## WHAT NEEDS TO BE DONE
Line by line, please look for the word "with" in the following records, then copy each line you find it in.

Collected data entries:
::::
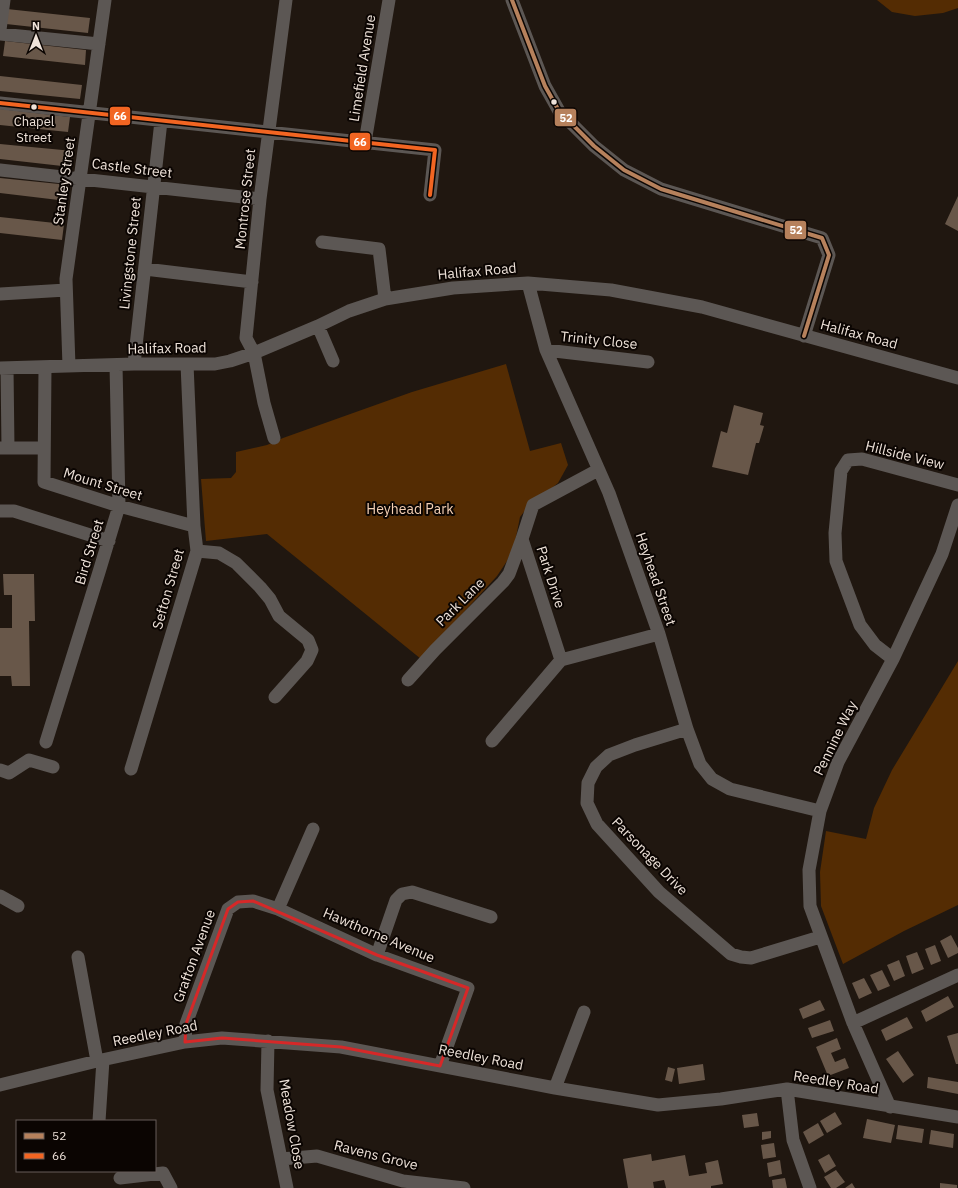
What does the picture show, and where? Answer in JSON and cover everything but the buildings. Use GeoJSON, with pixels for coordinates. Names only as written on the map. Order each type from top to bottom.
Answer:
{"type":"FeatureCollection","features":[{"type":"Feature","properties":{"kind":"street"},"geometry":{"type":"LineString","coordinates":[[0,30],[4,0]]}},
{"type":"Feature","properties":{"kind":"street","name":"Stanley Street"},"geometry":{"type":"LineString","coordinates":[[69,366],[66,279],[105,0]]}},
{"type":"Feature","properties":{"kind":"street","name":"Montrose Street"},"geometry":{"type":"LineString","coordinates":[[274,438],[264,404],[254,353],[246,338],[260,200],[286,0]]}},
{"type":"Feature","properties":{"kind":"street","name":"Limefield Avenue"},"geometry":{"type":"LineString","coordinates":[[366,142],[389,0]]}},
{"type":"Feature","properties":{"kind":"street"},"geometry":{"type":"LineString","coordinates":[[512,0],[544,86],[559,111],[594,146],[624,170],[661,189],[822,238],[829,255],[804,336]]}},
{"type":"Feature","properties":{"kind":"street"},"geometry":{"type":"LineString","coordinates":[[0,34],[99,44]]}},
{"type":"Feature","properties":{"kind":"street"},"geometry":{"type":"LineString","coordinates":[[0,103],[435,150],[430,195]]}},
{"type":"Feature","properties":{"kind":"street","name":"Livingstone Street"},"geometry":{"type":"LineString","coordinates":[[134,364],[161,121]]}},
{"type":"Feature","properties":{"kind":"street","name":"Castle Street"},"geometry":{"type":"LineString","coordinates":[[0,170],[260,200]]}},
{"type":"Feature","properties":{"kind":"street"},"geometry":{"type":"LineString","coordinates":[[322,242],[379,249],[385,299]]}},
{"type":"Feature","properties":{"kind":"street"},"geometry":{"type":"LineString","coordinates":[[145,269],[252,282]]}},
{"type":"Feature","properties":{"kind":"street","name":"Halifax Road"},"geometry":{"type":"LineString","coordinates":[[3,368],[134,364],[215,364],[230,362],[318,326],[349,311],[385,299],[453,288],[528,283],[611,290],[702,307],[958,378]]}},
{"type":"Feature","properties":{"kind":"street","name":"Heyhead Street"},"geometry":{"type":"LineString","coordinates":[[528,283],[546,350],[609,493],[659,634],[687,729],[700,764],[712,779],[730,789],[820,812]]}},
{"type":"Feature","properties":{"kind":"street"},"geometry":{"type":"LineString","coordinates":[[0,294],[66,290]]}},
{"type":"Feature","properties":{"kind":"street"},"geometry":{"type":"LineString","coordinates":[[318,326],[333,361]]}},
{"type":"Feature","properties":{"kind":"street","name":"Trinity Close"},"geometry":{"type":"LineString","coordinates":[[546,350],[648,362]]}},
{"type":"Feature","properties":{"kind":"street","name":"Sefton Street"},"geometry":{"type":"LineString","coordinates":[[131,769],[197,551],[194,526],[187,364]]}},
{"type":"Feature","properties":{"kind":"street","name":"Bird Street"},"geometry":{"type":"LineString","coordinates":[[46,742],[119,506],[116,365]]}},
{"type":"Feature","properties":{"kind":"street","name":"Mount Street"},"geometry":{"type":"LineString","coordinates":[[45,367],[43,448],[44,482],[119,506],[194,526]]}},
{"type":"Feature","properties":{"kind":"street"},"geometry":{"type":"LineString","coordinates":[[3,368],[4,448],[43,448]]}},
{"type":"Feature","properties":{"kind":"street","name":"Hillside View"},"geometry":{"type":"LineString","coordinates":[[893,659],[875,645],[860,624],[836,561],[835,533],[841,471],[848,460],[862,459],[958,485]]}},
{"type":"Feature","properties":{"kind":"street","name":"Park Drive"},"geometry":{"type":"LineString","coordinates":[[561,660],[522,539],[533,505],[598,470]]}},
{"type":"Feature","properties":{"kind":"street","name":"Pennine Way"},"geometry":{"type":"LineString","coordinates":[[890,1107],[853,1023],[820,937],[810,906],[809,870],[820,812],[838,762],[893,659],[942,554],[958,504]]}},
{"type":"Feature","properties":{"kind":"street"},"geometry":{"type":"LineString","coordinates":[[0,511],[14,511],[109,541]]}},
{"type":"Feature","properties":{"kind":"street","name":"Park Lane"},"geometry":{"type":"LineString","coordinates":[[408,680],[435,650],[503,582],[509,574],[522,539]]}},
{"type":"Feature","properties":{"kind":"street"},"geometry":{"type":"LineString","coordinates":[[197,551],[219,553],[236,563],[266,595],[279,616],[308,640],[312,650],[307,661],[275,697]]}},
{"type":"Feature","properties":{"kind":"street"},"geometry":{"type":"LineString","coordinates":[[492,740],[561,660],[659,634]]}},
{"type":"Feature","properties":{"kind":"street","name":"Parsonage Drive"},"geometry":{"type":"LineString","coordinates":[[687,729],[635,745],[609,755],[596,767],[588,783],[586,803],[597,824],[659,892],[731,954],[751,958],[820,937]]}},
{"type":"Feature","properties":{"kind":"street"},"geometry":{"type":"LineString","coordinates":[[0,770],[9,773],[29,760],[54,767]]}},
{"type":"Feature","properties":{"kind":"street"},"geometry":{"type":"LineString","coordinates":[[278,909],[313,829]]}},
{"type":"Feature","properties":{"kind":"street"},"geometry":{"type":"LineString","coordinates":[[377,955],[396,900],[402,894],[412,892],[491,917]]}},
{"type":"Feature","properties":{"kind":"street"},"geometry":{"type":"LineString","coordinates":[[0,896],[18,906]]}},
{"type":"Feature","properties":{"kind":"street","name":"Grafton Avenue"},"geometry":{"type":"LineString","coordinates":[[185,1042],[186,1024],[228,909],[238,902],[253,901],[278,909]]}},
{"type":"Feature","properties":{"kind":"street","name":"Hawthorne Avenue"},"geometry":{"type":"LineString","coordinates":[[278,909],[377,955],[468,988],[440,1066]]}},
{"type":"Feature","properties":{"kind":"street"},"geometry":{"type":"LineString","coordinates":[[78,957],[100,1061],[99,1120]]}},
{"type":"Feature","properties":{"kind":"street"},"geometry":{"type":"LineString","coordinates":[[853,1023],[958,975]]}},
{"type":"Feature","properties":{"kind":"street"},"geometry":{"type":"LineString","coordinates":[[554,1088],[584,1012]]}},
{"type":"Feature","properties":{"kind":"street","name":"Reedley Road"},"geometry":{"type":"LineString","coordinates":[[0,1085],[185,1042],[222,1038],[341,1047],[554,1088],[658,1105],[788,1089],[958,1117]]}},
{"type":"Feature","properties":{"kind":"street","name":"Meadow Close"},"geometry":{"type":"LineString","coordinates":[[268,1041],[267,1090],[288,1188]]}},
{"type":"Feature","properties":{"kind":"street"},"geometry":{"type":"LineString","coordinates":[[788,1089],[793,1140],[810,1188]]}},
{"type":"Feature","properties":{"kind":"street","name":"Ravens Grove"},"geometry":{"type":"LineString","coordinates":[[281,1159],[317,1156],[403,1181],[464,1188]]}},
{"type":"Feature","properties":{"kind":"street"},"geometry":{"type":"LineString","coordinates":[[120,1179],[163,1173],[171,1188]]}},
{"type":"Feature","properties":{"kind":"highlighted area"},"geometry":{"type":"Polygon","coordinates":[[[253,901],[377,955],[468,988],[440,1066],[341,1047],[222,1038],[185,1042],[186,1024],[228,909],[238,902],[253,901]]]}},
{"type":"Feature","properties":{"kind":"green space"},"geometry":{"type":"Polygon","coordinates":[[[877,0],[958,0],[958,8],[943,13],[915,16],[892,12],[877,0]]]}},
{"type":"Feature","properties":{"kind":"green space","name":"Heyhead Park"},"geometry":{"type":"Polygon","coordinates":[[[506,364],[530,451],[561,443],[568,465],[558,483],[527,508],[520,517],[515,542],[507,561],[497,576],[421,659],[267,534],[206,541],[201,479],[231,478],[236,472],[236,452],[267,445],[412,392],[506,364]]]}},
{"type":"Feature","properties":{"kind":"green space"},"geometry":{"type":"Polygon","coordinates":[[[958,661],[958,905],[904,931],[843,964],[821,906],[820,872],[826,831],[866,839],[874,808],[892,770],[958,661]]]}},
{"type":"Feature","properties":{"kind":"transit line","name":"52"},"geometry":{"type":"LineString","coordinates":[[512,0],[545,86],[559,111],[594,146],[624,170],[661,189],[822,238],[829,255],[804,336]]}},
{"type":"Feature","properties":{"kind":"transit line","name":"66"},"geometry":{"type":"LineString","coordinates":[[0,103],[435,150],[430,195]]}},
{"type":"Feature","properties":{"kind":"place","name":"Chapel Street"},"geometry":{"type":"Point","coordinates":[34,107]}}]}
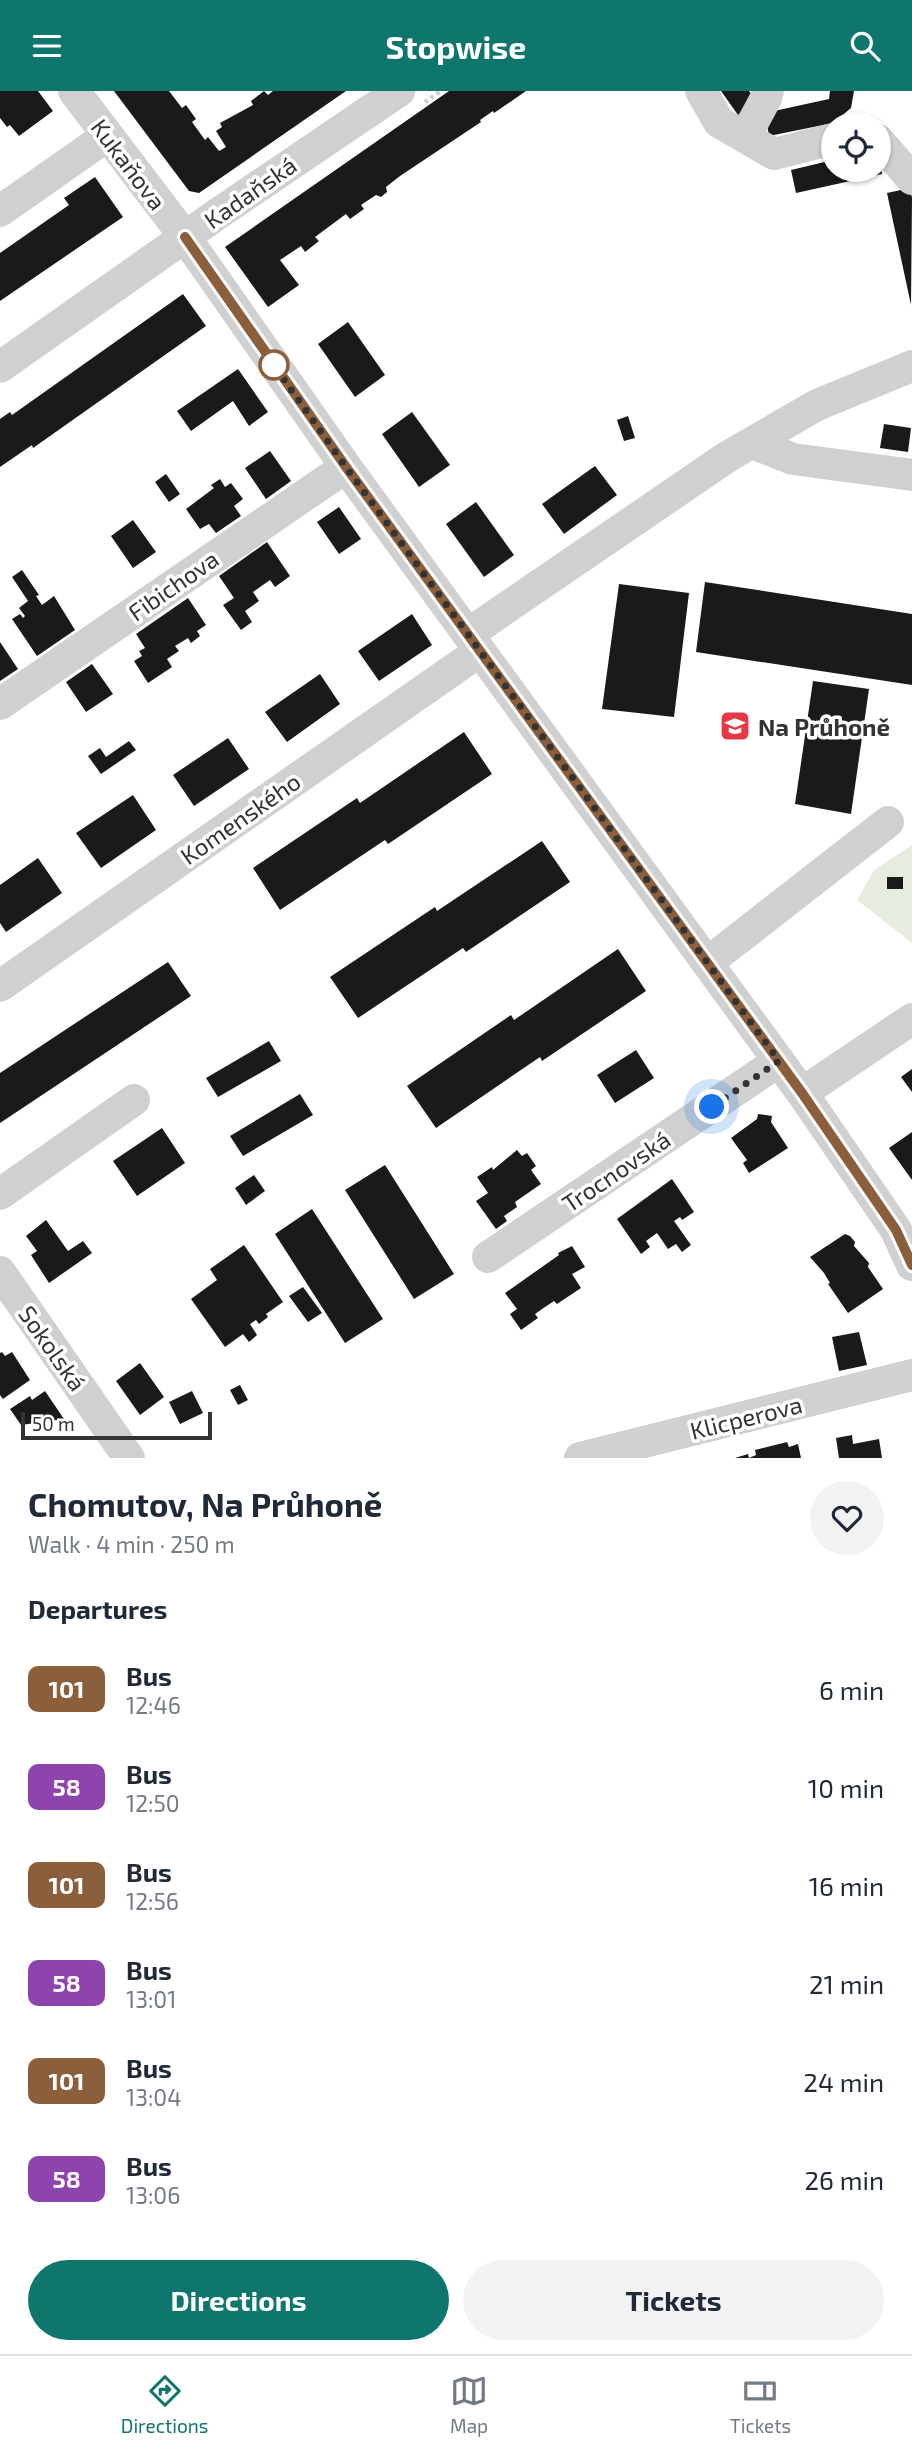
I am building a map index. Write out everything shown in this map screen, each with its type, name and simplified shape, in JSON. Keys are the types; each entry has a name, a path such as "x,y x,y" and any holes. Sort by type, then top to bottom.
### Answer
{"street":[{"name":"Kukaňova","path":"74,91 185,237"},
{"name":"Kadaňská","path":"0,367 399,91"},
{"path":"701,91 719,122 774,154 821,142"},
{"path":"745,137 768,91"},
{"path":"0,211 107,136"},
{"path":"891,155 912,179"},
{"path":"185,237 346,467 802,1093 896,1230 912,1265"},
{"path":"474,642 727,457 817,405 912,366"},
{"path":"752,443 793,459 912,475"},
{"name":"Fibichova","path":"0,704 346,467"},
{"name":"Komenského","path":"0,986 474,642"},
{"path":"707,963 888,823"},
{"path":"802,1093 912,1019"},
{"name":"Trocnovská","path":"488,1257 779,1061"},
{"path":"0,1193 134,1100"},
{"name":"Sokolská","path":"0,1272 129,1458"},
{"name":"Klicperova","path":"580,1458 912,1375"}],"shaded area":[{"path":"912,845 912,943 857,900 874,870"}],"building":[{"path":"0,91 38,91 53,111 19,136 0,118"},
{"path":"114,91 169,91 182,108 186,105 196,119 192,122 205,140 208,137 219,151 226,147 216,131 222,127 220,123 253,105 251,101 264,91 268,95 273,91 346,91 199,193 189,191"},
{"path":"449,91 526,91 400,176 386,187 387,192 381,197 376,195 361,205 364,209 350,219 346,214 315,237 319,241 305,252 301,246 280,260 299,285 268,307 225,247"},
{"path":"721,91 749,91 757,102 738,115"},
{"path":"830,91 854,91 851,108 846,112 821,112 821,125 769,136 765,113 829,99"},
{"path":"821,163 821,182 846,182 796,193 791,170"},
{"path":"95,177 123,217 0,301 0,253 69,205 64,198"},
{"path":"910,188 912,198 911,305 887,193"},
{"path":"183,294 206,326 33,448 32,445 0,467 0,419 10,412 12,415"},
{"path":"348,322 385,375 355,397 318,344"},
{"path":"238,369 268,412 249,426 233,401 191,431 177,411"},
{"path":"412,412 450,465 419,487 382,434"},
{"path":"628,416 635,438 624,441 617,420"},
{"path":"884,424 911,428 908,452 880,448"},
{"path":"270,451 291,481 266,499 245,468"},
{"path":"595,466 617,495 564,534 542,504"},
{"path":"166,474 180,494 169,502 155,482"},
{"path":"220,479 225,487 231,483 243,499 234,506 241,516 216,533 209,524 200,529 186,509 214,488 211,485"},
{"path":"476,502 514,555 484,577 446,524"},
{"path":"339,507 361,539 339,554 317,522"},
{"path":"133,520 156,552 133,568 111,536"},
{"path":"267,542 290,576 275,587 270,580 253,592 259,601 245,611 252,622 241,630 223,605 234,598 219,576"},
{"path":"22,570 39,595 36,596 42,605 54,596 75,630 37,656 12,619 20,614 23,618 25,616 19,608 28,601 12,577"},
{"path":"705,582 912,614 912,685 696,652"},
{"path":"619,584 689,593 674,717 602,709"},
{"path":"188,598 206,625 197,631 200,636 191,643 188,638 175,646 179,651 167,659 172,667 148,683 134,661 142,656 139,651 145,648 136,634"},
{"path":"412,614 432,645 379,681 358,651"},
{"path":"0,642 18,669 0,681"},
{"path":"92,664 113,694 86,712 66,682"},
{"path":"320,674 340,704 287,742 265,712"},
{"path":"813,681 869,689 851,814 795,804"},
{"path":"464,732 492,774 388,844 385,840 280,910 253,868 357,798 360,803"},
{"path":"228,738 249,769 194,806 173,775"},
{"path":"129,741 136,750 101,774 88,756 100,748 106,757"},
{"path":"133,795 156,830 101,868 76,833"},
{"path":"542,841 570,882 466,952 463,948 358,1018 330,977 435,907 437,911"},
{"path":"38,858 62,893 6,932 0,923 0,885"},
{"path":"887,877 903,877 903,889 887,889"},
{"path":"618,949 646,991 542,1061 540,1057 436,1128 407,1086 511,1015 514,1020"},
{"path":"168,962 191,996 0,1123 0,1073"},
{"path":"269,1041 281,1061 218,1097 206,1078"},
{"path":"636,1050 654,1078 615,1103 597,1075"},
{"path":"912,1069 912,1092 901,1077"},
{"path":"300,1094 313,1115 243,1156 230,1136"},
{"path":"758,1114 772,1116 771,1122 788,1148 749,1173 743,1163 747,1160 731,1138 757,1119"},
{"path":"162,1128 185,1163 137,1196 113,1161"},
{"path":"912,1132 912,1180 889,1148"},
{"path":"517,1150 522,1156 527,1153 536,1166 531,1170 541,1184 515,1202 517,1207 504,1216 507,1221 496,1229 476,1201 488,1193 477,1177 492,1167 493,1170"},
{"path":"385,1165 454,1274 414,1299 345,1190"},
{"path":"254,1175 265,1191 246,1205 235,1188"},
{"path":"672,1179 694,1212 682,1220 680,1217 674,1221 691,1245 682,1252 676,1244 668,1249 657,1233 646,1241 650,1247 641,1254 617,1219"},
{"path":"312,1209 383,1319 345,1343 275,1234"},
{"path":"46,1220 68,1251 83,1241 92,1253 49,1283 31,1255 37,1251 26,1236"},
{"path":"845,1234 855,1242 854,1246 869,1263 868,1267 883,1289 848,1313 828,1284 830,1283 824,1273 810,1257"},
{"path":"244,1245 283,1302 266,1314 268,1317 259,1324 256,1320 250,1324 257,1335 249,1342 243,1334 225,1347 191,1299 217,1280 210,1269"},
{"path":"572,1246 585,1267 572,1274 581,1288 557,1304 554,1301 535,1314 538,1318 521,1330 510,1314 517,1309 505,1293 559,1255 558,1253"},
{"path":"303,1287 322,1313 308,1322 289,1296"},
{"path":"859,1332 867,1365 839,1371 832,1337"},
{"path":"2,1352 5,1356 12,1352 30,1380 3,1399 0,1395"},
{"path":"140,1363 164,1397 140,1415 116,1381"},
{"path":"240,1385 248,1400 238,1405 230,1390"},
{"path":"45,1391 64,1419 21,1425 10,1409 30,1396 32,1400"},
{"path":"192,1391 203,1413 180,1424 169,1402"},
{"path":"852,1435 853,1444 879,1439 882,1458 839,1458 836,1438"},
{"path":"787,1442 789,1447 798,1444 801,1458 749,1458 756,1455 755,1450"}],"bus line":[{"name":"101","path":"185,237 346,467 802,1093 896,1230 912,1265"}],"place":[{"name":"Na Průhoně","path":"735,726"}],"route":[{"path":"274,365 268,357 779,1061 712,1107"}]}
::::
## THE COMPLETED TASK
What does the picture show, and where? Answer in JSON and cover everything but the buildings. Use GeoJSON, with pixels for coordinates. Names only as written on the map. Order each type from top to bottom.
I am building a map index. Write out everything shown in this map screen, each with its type, name and simplified shape, in JSON. Keys are the types; each entry has a name, a path such as "x,y x,y" and any holes. Sort by type, then top to bottom.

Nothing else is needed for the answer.